FisMat2017 - Submission - View

Abstract's title: Magnetic shape memory nano-materials: from thin films to free-standing nano-disks
Submitting author: Franca Albertini
Affiliation: IMEM-CNR
Affiliation Address: Parco Area delle Scienze 37/a 43124 Parma
Country: Italy
Oral presentation/Poster (Author's request): Oral presentation
Other authors and affiliations: Simone Fabbrici (IMEM-CNR, Parma, Italy & Mist ER laboratory, Bologna, Italy), Francesca Casoli (IMEM-CNR, Parma), Marco Campanini (EMPA, Dübendorf, Switzerland), Lucia Nasi (IMEM-CNR, Parma, Italy), Paolo Ranzieri (IMEM-CNR, Parma, Italy), Riccardo Cabassi (IMEM-CNR, Parma, Italy), Cesar Magén (Instituto de Nanociencia de Aragón, Zaragoza , Spain), Federica Celegato (INRIM, Torino, Italy), Gabriele Barrera (INRIM, Torino, Italy), Paola Tiberto (INRIM, Torino, Italy)

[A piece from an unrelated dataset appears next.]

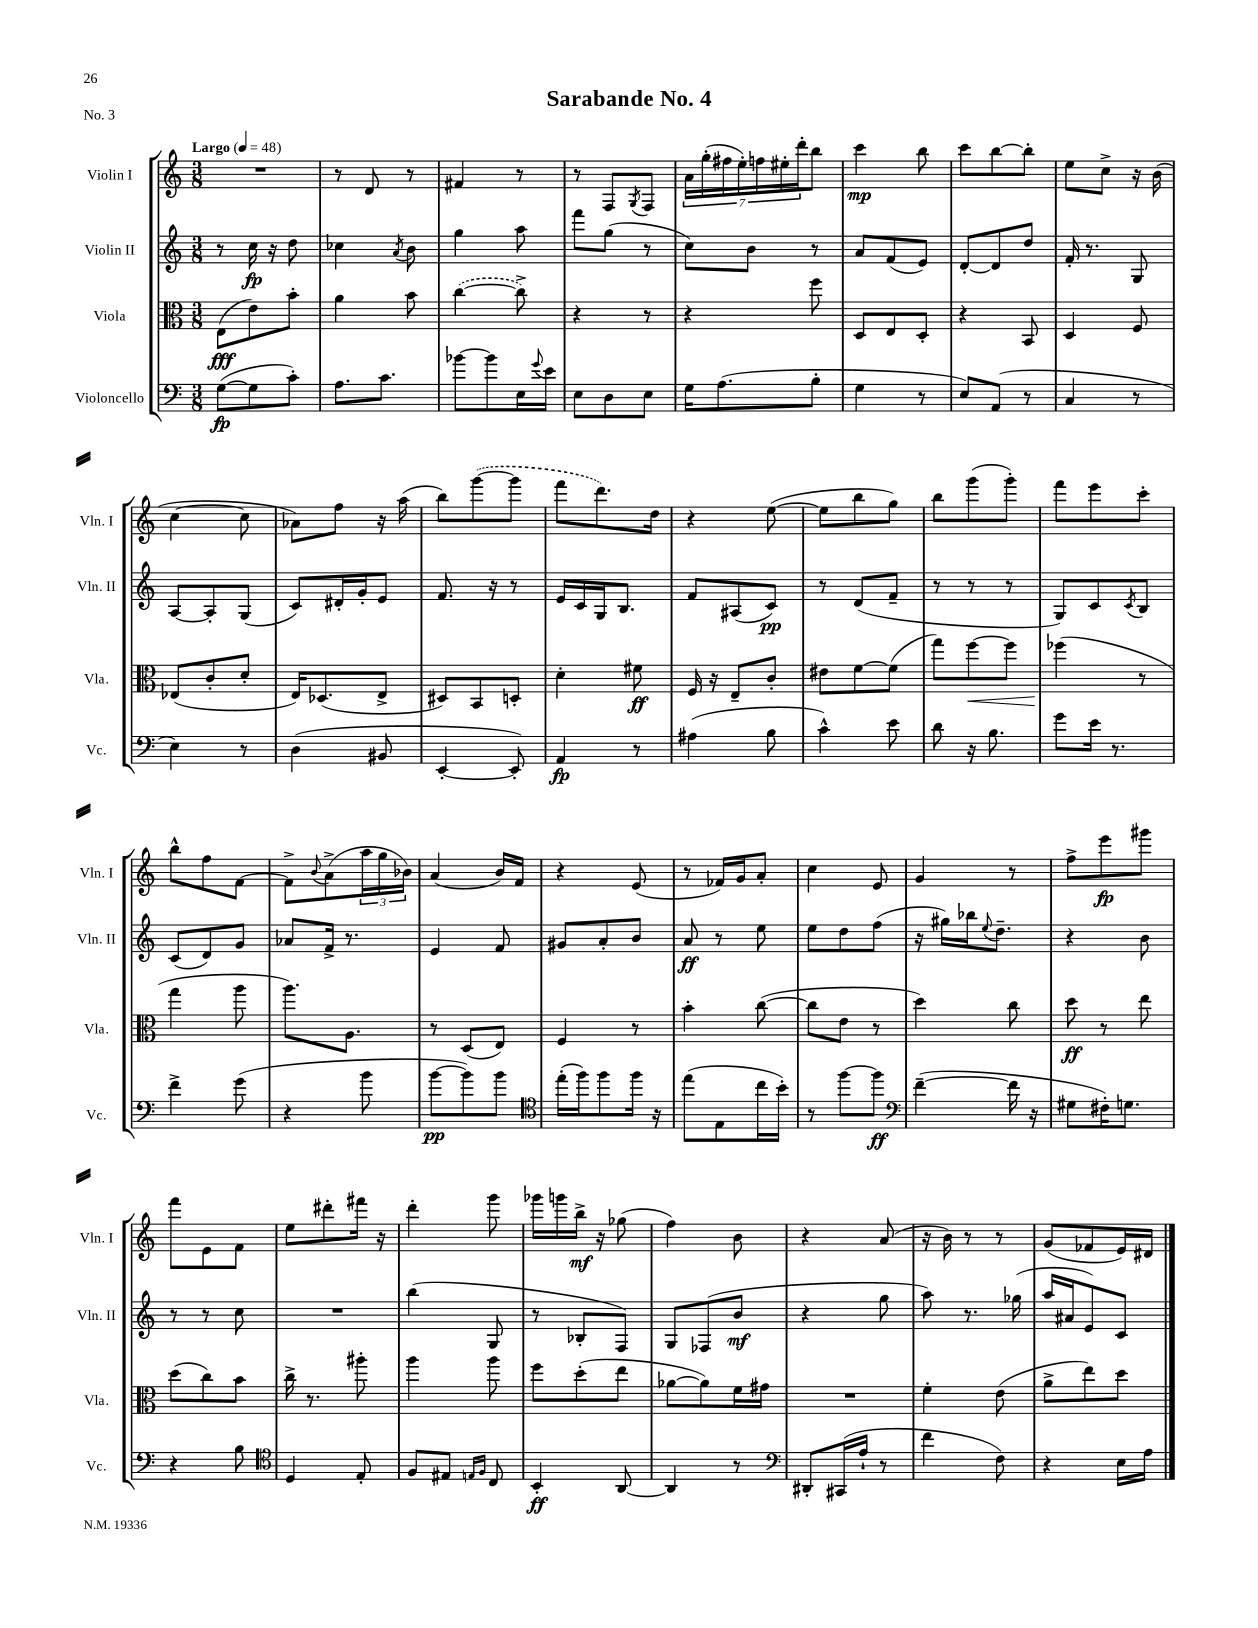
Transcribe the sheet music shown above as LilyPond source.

Magnetic shape memory materials show remarkable multifunctional properties (e.g. magnetomechanical, magnetocaloric) arising from the presence of a martensitic transformation and magnetic states [1]. Low-dimensional materials, mainly thin films, have recently attracted a great interest for their potential in smart and energy applications (e.g. microactuators, valves, solid-state microrefrigerators) [2]. With respect to bulk materials, thin films offer the possibility to tune properties by exploiting the epitaxial growth on suitable substrates and underlayers [3, 4].

The present talk will be focused on NiMnGa thin films (10- 200 nm) grown on Cr underlayer, and on- substrate and free-standing nanodisks obtained by large-area lithographic techniques. A multiscale structural and magnetic study was performed by means of electron microscopy (HREM, STEM-HAADF, electron diffraction, Lorentz microscopy), X-ray diffraction, AFM/MFM, and AGFM and SQUID magnetometry and susceptometry.

We have found that microstructure and the consequent functional properties of thin films can be finely tuned by and an appropriate choice of substrates, thickness and growth parameters, including temperature and stress applied during growth. Laterally confined nanostructures show peculiar microstructural features, but maintain the martensitic and magnetic properties that are the basis of the multifunctional exploitation of thin films. Possible actuation mechanisms obtained by the combined application of temperature and magnetic field in free-standing nanodisks will also be presented.

1.   M. Acet, et al., Handbook of Magnetic Materials (Elsevier),  vol. 19 (2001).

2.   A. Backen et al., Adv. Eng. Mat. 14, 696 (2012).

3.   P. Ranzieri et al., Acta Mater. 61 263 (2013).

4.   P. Ranzieri et al., Adv. Mater. 32 4760 (2015).